Everytime I read one of these, the next time I'm in the shop, I tell the machines, 'You're not getting me today, guys!'.  Your photos provide a bit of lingering 'pucker factor' that is healthy when operating the saws.

Man, that's going to be a while healing over.  You were almost looking at a skin graft.  Hope it doesn't slow you down too much, and gets better ASAP.

Steve


----------



## Jgrden (Jul 8, 2010)

Thank you, these are always good reminders. I am sorry for your pain and hope you heal quickly.


----------



## nytefaii (Jul 8, 2010)

This is why I refuse to operate a table saw.  Regardless of how experience or careful you are, they are too unpredictable.  

I would rather suffer on material than lose a tip off the finger.  

Hope you recover well!


----------



## jtdesigns (Jul 8, 2010)

Exact reason I bought a saw stop for my employees........and me!


----------



## handplane (Jul 8, 2010)

I feel your pain.  I've taken a couple of shots to the gut from the table saw in the past and have nasty scar from a piece that slipped and pushed my thumb into the blade.  I've worked around saws since I was old enough to walk but still think about what could happen ever time I turn one on.

Hope it gets better soon.  Where that is is going to be annoying for a long time.

Bryant


----------



## renowb (Jul 8, 2010)

Hmmm...I feel queasy! Don't do that!


----------



## W.Y. (Jul 8, 2010)

Wishing fast recovery and healing from the ones that have had saw accidents .



> I had something similar happen a few weeks ago. The blade didn't get me but the board I was cutting caught the blade in a kick back, tore the side of the thumb off then gave me a 70 mile an hour gut check. My stomach hurt so bad I didn't realize my thumb had been de-skinned until I saw the drip drip drip of blood. Four weeks later the thumb is healed but the gut still has ridges where the wood hit.
> 
> The frustration of it all is now I can only think of how much farther behind I am getting because I was in a hurry. I can definately feel your pain there.


.

Last Saturday I also had a kickback and I am wearing 13 stiches in my fingers   and some other  taped up areas that needed to  be  closed up but only flapped over parts where the tape works like stiches . Luckily my hand was not pulled into the blade.
It happens in a split second when we are least expecting it and sometimes  we get in a bit of a hurry when we shouldn't. .
My doctor said he sees lots of such cases and asked if I had ever heard of the saw stop. Of course I had heard of it many and he said he is going to get one himself.  Turned out he is a part time hobby woodworker like many of us are.  I'm sure he could afford it more than I can but I will sure have a lot more respect for  my 2HP saw in the future. 

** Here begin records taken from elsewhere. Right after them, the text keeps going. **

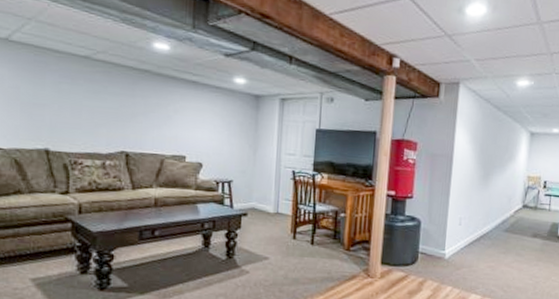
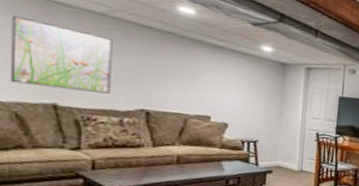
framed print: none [10,65,96,137] -> present [10,15,113,94]

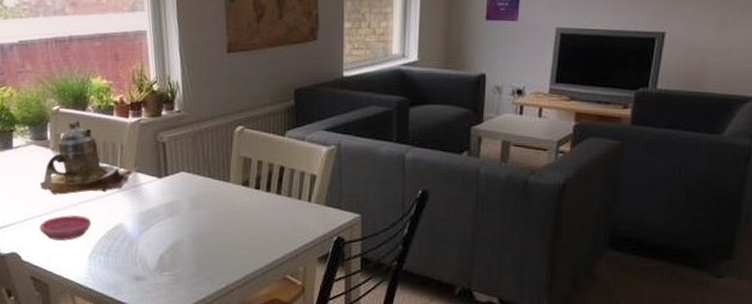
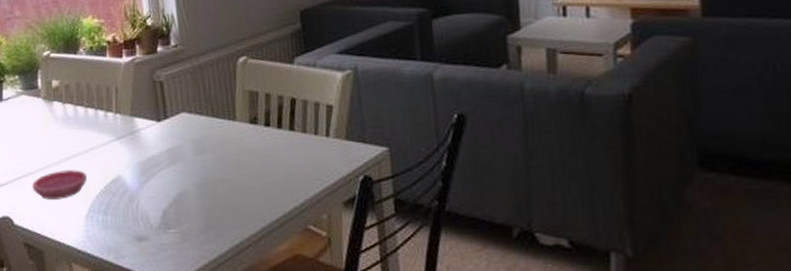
teapot: present [40,121,138,195] -> none [32,65,135,148]

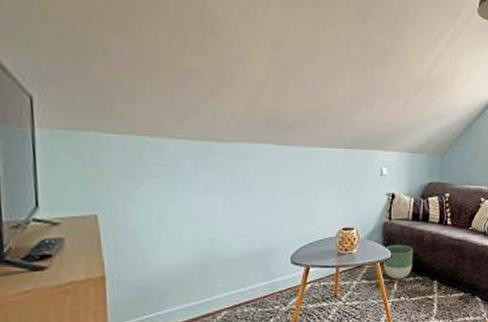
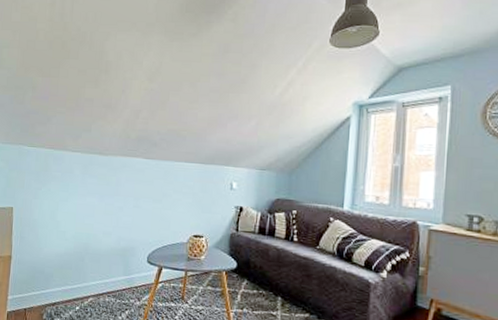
planter: present [384,244,414,279] -> none [229,255,258,291]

But  then I was cutting a piece of pywood  exactly 13 inches wide  and I got 13 stiches so that must have been the reason for it.  That's my story and I'm sticking to it :biggrin: :biggrin: :biggrin:  Supersticious about the number 13 ? ?  Who me  ? ? :wink:


----------



## Jgrden (Jul 8, 2010)

I sold my table saw a couple months ago. I am afraid of it. I have worked with them all my life AND when working for Sears I demonstrated saws on the sales floor. At my age and with the meds I take, it is good not to have it around.


----------



## knight_muzzleloader (Jul 8, 2010)

your hand and mine could be twins.  Although, I did mine with a chop saw.  Told my son right before I did it, "don't do this it's dangerous"  nipped off the the tip.  Felt like I was hit with a hammer!  Carried the tip to the ER.  No dice,  Had to give up guitar lessons!  

Hope yours heals fast.  Mine gets very cold and painful in the winter.  Jim


----------



## W.Y. (Jul 8, 2010)

Jgrden said:


> I sold my table saw a couple months ago. I am afraid of it. I have worked with them all my life AND when working for Sears I demonstrated saws on the sales floor. At my age and with the meds I take, it is good not to have it around.



Sorry to hear you had to give it up but I can understand how meds could probably cause a problem using certain power tools. 
I am just a young 'un at 74 and do not have  or require   a single prescription med  (so far) . I would imagine that could be a dangerous  combination. It is easy enough for accidents to happen without them.


----------